The Sun is a shared resource system for all, a public good for society on a global scale, while the photons emitted are subtractable resource units. Access to the resource units from the solar energy budget is constrained by the conditions of the locale in terms of latitude, meteorology, topography, and local shade/reflectance coming from surrounding built structures or trees. Light is also transient, or constrained in time—having a time-dependent and limited flow of energy that is not stored as a stock. These influential temporal factors are also locally derived, or dependent upon the client’s locale. Hence irradiance from the Sun can be seen as both globally distributed and locally specific at the same time.
We can identify scenarios in which an individual’s appropriation of the Sun’s light (or the technologies applied to converting light to useful resource units) is found to be rivalrous. If one has a tall tree (which uses light for photosynthesis) that grows to significantly block a neighbor’s PV system, we create a rivalry for the solar good. An electronic device like a photovoltaic module purchased by an individual client could be framed as a private good (excludable and rivalrous), but it might also be purchased and managed by a community to be shared at a library, office space, or multi-family structure. Under such a condition, the electronics could be considered a common pool resource.
The power grid is another resource system that behaves as a gradation between a public and a common pool resource, connecting the pools of building and PV systems together within the solar ecosystem. Much like a bridge or roadway, the power grid is congestible, in that added appropriators will drive the resource units from a low to high rivalry (a crowded bridge or a congested grid) tending from a public to a common good [9].
As seen in Table 5 the electricity grid in the USA has shared ownership models [10]. However, while the resource system of the grid may be an admixture of private and public goods, the resource units (electrons, or power) are subtractable, and thus the appropriated power can be either a common or a private good. For example, the independent power that one family produces on an off-grid PV home is effectively a private microgrid (power as private goods). The power produced by grid-tied PV for a local building (or solar garden) is non-excludable and subtractable, hence a common good.
Table 5. Ownership Breakdown for the USA Electricity Grid, in percent breakdown for generation and transmission [10].
Table 5. Ownership Breakdown for the USA Electricity Grid, in percent breakdown for generation and transmission [10].
Owner GroupGeneration (%)Transmission (%)
Investor-owned utilities5080
Public-owned utilities2520
Independent power producers250
Common goods and services can be very interesting within the context of society and sustainability. The organization, allocation, and management or governance of a commons can be tied to two concepts: the resource system (a system with stocks) and the resource units that flow from the system. Resource systems can have multiple kinds of stocks, called stock variables, from which a maximum quantity of a flow variable may be collected without harming the particular stock or the resource system as a whole [5]. The broader issues of excludability in the solar field have been addressed in the past through the legal precedent of solar access and solar rights [11,12].

_THE DATA_
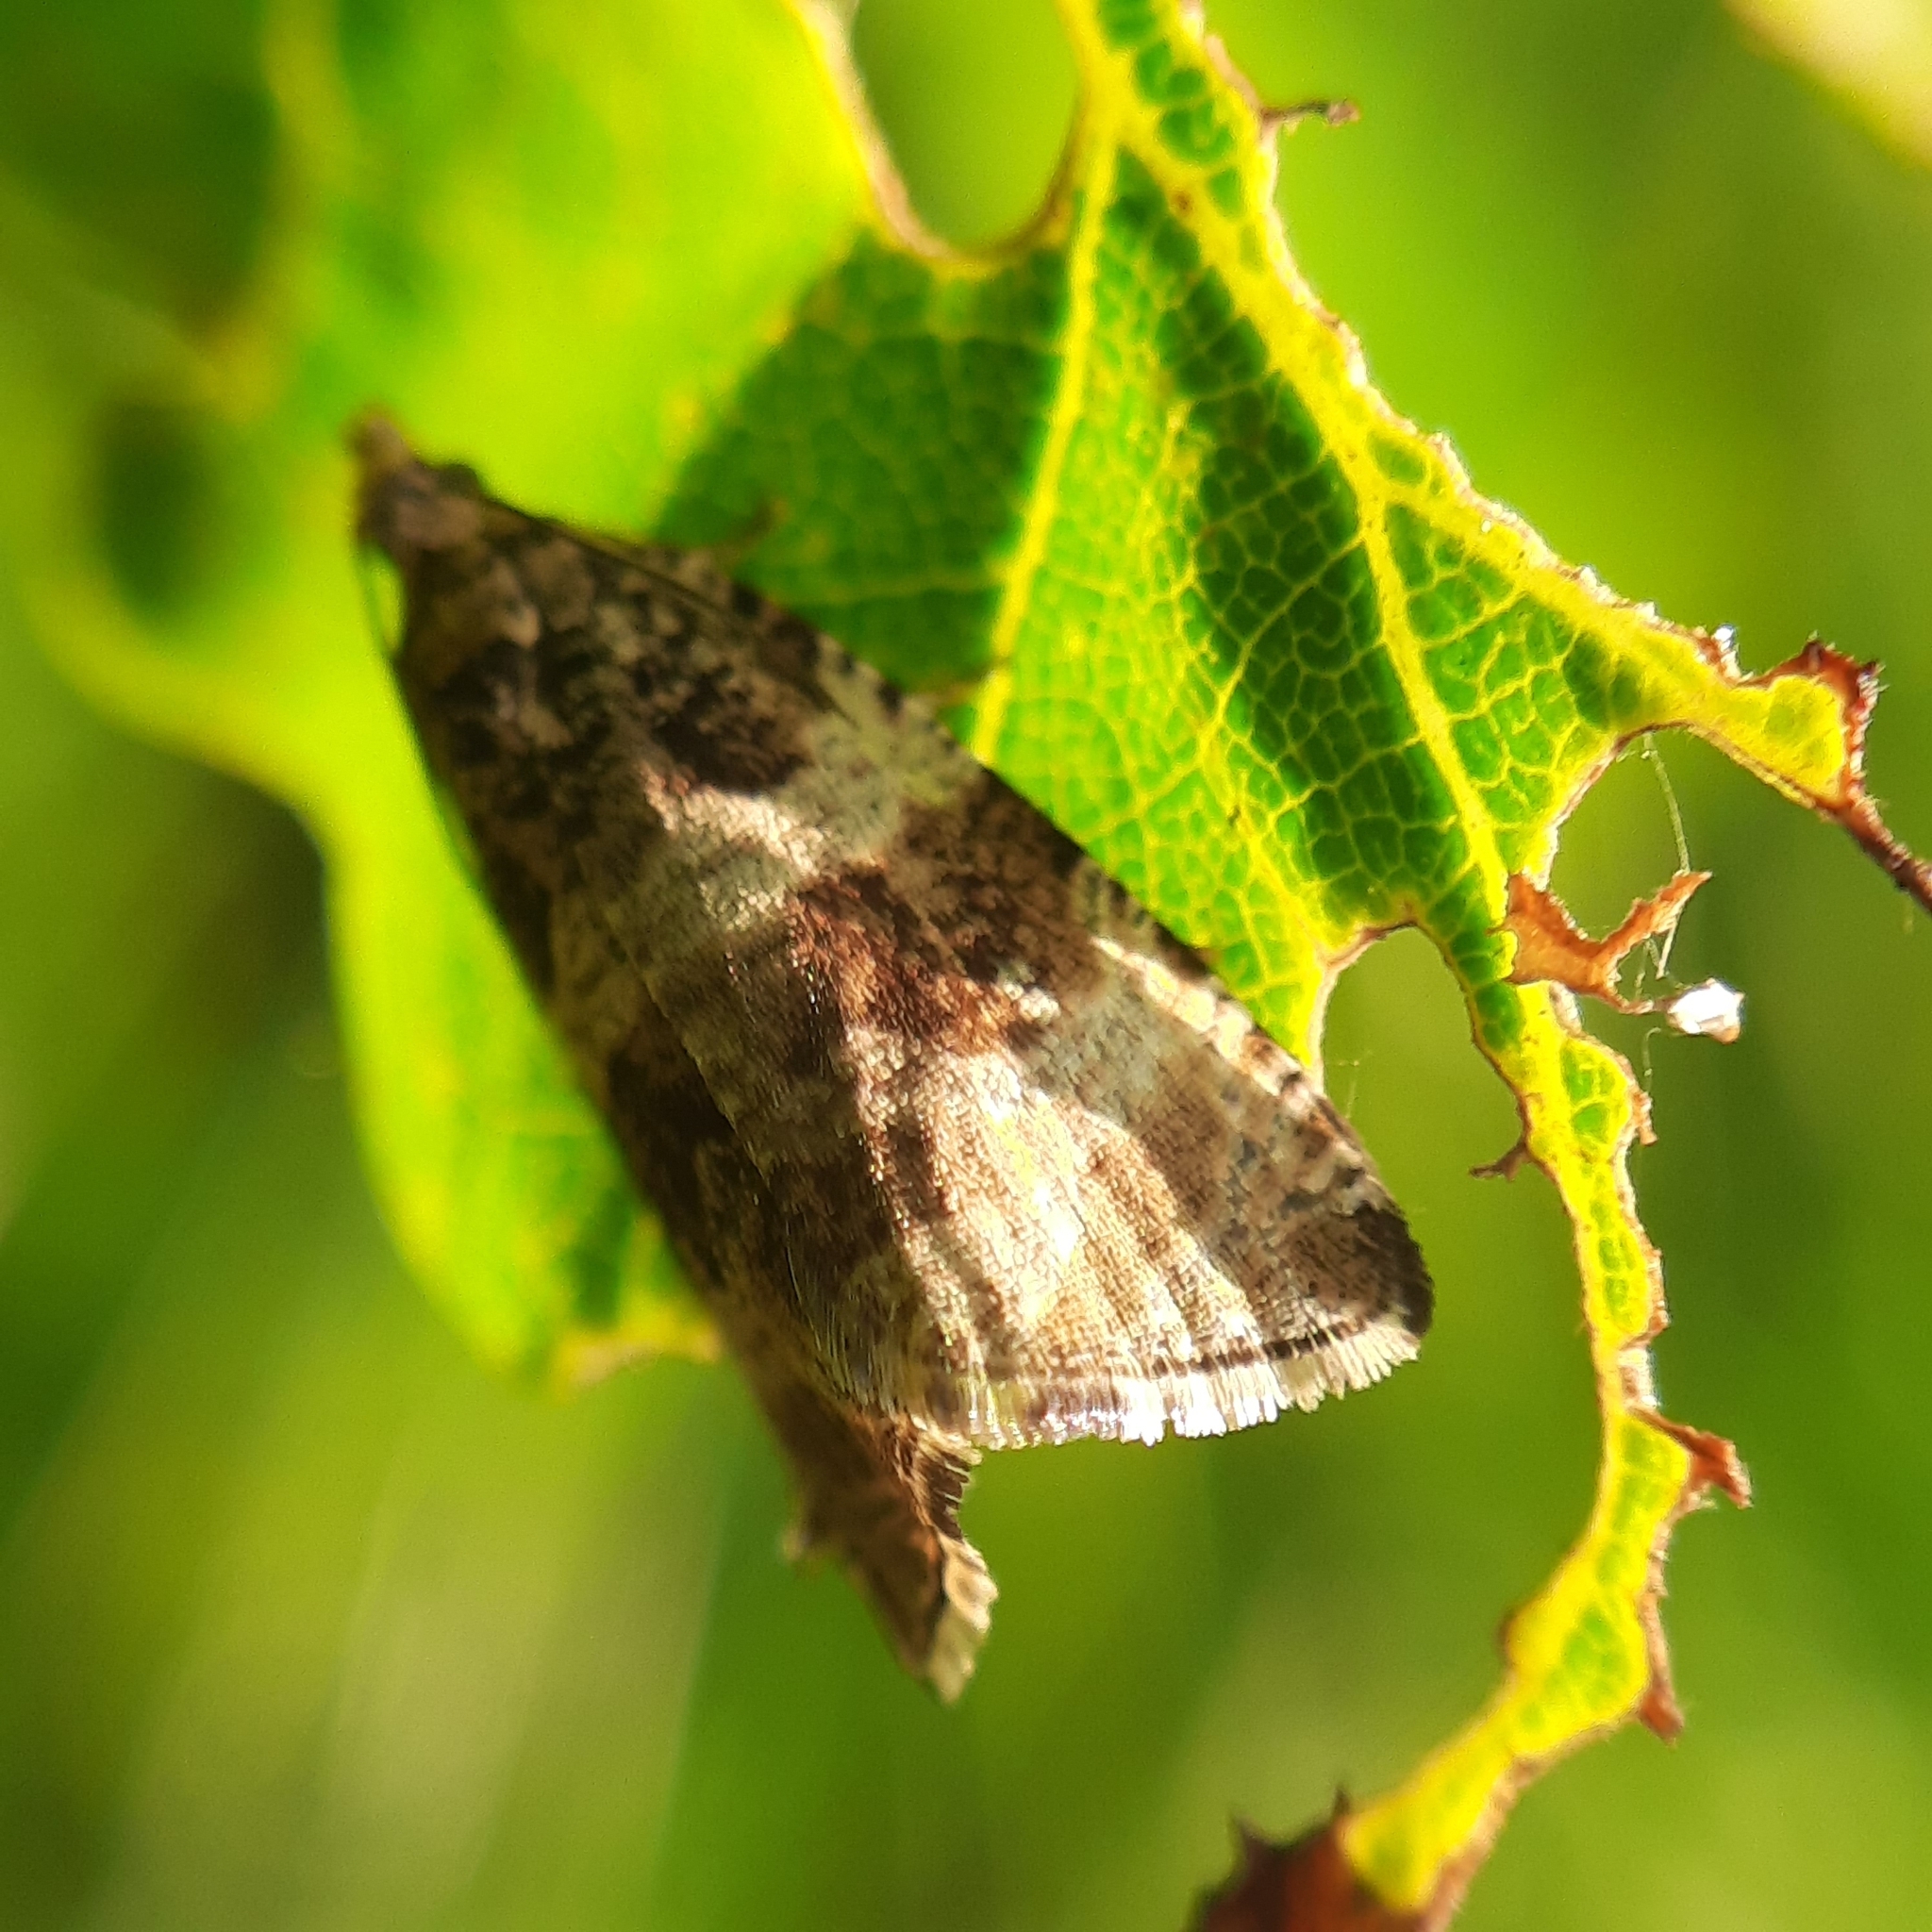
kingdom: Animalia
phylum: Arthropoda
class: Insecta
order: Lepidoptera
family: Tortricidae
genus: Celypha
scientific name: Celypha flavipalpana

_PROBLEM A_
Answer these from the text on solar energy as a shared resource:
(i) Which two things does the text compare the power grid to?
(ii) Besides a library, what two places does it list where a community might share a photovoltaic module?
(iii) Through what legal precedent have broader issues of excludability in the solar field been addressed?
_PROBLEM B_
Put this sentence from the text on solar energy as a shared resource into Spanish: "Hence irradiance from the Sun can be seen as both globally distributed and locally specific at the same time."

_ANSWER SPACE A_
(i) A bridge and a roadway.
(ii) An office space and a multi-family structure.
(iii) The legal precedent of solar access and solar rights.

_ANSWER SPACE B_
Por lo tanto, la irradiancia del Sol puede considerarse, al mismo tiempo, distribuida globalmente y específica de cada lugar.